139 Leinster Road, Rathmines, Dublin 6

Number 139 Leinster Road has had its fair share of residents over the last 150 years, but by far the most colourful was Mir Aulad. In 1762, Trinity College Dublin created a department of Oriental Studies with the aim of rivalling Oxford and Cambridge, and 100 years later appointed Mir Aulad, a Muslim from Northern India, as Professor of Arabic, Hindustani and Persian.

“The Mir” as he became known about town was instrumental in training civil servants who went on to serve in his native India. The turban-clad figure was popular in Dublin’s high society and is forever immortalised in WB Yeats’s Reveries over Childhood and Youth and the writings of James Joyce and AE (George Russell).

Today Number 139 is home to Leonie Flannery and her family who purchased the house in 2000. “It was really well cared-for, all the period details were intact, and that is what attracted us to it,” says Leonie.

The family engaged conservation architect Peter Roberts to oversee the update of the 263sq m (2,830sq ft) property which lies at the corner of Leinster Road and Charleville Road in Rathmines.

Gracious The interconnecting reception rooms on the piano nobile are gracious, with 13ft ceilings, period marble fireplaces and exposed pine floors. Both rooms are light-filled thanks to two sets of original sash windows overlooking the road and garden respectively.

The property has a prominent basement, which is typical of houses built in the late 1800s – they gave an air of grandeur, showing passersby that one could afford live-in staff. Today the basement is the heart of the household and features a large informal dining-cum-living-room overlooking the front garden.

The couple installed a new kitchen, moving it from what is now the downstairs toilet to a large space at the rear of the property. Designed by Devlin Farm Kitchens, it has a timeless feel to it and houses a giant Britannia range set in solid dovetailed units. The old coal hole has taken on a new lease of life as a wine cellar.

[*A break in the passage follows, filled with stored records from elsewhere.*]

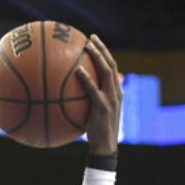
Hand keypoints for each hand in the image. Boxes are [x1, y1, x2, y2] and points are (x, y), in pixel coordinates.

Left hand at [77, 35, 121, 155]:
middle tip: (90, 37)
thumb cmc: (95, 132)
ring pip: (107, 71)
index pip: (112, 67)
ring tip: (87, 46)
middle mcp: (116, 91)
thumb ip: (86, 102)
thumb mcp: (93, 114)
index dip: (104, 53)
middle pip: (111, 63)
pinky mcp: (103, 106)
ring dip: (97, 56)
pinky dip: (87, 78)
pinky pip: (94, 89)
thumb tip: (68, 95)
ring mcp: (112, 98)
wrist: (104, 147)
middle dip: (102, 48)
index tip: (94, 42)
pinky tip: (77, 70)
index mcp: (115, 91)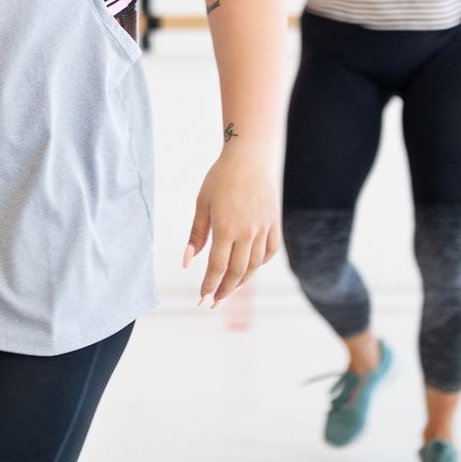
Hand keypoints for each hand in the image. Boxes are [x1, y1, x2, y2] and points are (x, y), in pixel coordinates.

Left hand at [182, 150, 280, 306]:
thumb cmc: (220, 179)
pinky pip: (269, 252)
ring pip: (254, 266)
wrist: (249, 158)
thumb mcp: (202, 205)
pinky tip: (250, 269)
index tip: (202, 299)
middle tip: (213, 303)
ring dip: (241, 282)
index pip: (217, 267)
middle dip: (224, 291)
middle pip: (237, 272)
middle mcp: (247, 233)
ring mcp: (263, 229)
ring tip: (229, 291)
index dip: (209, 285)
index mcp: (226, 228)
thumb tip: (187, 262)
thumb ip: (196, 235)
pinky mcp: (273, 223)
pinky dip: (260, 264)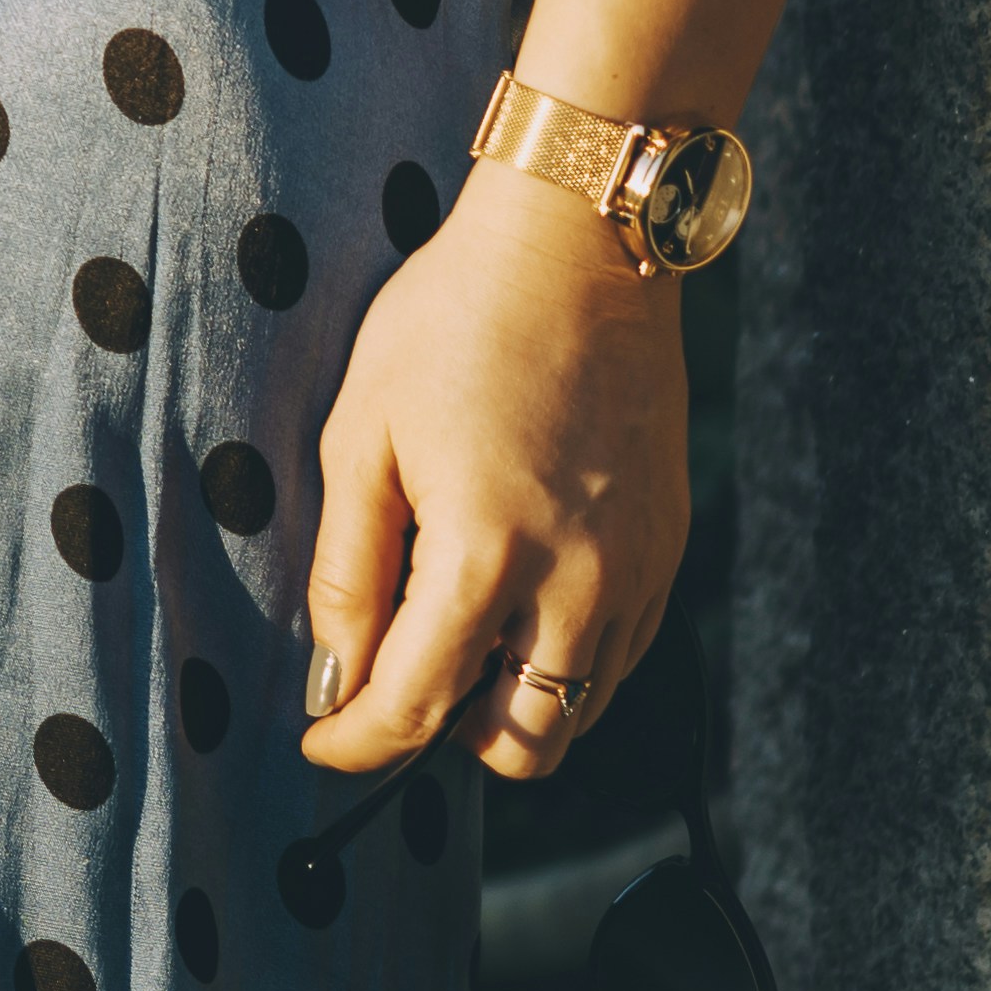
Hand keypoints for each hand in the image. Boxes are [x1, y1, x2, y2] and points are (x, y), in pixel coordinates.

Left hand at [295, 168, 690, 783]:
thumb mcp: (361, 436)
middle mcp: (579, 581)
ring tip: (451, 635)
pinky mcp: (669, 547)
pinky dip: (563, 661)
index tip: (321, 740)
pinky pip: (619, 656)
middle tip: (392, 683)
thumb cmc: (452, 323)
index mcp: (487, 554)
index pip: (417, 708)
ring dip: (508, 704)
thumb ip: (347, 573)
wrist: (579, 244)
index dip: (356, 743)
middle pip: (519, 745)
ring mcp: (637, 569)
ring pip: (578, 712)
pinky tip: (515, 600)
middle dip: (444, 737)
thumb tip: (335, 678)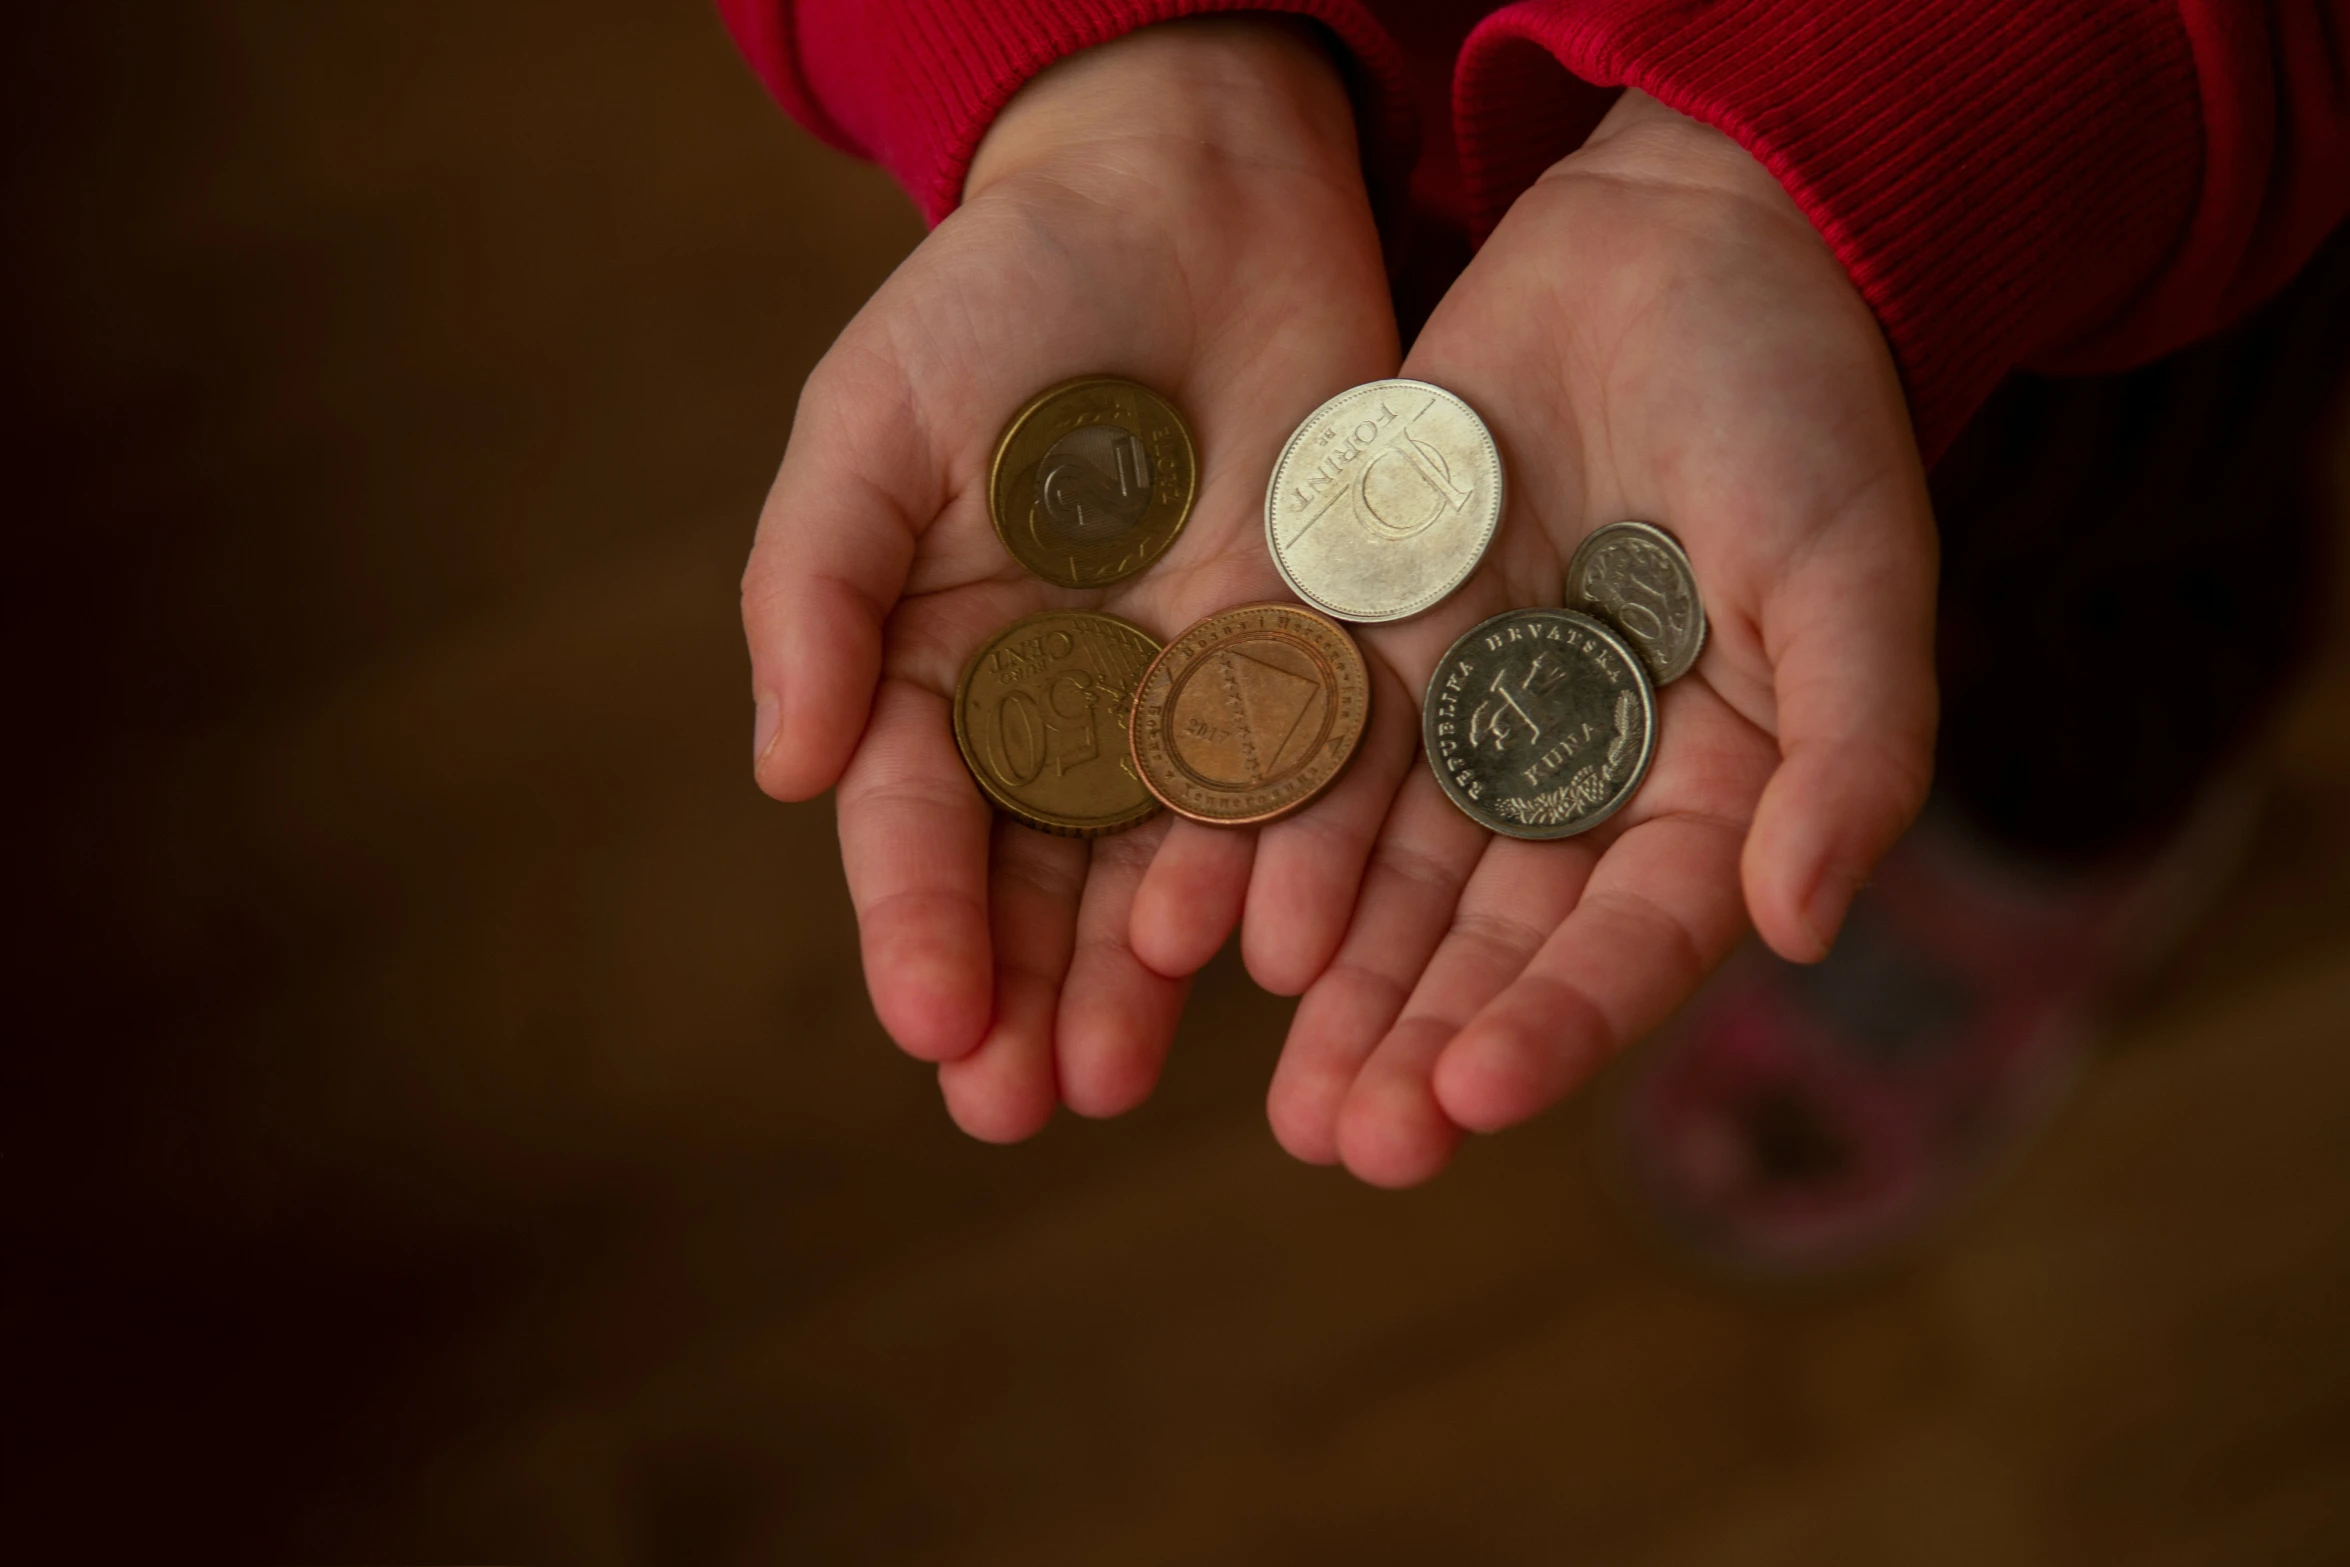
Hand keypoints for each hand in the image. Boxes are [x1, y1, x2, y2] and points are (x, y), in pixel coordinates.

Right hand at [742, 21, 1403, 1139]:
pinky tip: (1252, 957)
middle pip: (1033, 879)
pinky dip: (1265, 870)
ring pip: (1155, 866)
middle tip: (1012, 1108)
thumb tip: (784, 772)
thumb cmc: (1004, 298)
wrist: (1192, 195)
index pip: (918, 819)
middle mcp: (1060, 708)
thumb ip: (819, 591)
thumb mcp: (874, 424)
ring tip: (1114, 1075)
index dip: (915, 922)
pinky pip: (1285, 785)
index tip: (927, 1020)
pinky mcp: (1306, 664)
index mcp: (938, 664)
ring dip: (1133, 976)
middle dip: (1020, 993)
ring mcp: (1184, 697)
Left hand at [1257, 90, 1940, 1184]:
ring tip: (1272, 1084)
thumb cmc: (1805, 400)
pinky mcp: (1369, 622)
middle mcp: (1573, 770)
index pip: (1628, 938)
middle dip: (1417, 1036)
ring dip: (1329, 972)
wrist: (1685, 236)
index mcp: (1707, 787)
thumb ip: (1850, 752)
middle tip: (1344, 1142)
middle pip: (1488, 934)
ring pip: (1382, 865)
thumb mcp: (1857, 572)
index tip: (1473, 1097)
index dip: (1556, 1020)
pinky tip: (1198, 915)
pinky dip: (1256, 824)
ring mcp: (1462, 701)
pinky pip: (1304, 739)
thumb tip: (1803, 925)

The house had five bedrooms; the fifth lies in the basement and is currently used as a playroom.

A highlight of the property is the spacious master bedroom on the top floor with its dramatic indigo walls and sizeable fireplace.

To the front, the property has off-street parking behind electric gates set in a Victorian style of clipped box hedging with clusters of agapanthus. To the rear is a small but easily maintained garden with side access on to Charleville road.

Number 139 is a handsome period property with plenty of space and storage and is for sale though DNG with an asking price of €1.35 million.